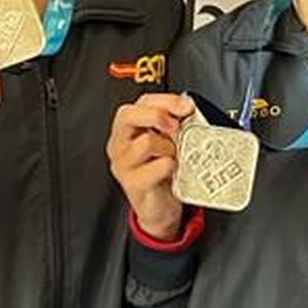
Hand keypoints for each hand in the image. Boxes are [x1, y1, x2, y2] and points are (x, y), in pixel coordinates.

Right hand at [108, 93, 193, 240]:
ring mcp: (123, 164)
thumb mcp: (167, 141)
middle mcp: (120, 143)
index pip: (141, 102)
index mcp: (128, 129)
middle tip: (176, 126)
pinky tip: (171, 172)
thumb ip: (173, 124)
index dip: (165, 100)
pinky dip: (171, 167)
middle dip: (158, 116)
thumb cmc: (163, 172)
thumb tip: (187, 109)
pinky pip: (158, 166)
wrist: (161, 207)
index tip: (185, 106)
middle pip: (129, 115)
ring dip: (168, 148)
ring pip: (147, 141)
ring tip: (173, 157)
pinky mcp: (132, 182)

> WHAT YOU WILL DO
Output every entry exactly. Pictures stay out.

> EXPECTED ANSWER
Hand keypoints for each hand in the image. Boxes are [x1, y1, x2, y2] and points are (x, y), in pixel coordinates.

Right hand at [108, 93, 193, 240]:
ring mcp: (123, 164)
thumb mcp: (167, 141)
middle mcp: (120, 143)
index pip: (141, 102)
index mcp: (128, 129)
middle tip: (176, 126)
pinky tip: (171, 172)
thumb ip: (173, 124)
index dip: (165, 100)
pinky dip: (171, 167)
middle dip: (158, 116)
thumb cmc: (163, 172)
thumb tip: (187, 109)
pinky pip: (158, 166)
wrist: (161, 207)
index tip: (185, 106)
middle pip: (129, 115)
ring dip: (168, 148)
ring pip: (147, 141)
ring tip: (173, 157)
pinky mcp: (132, 182)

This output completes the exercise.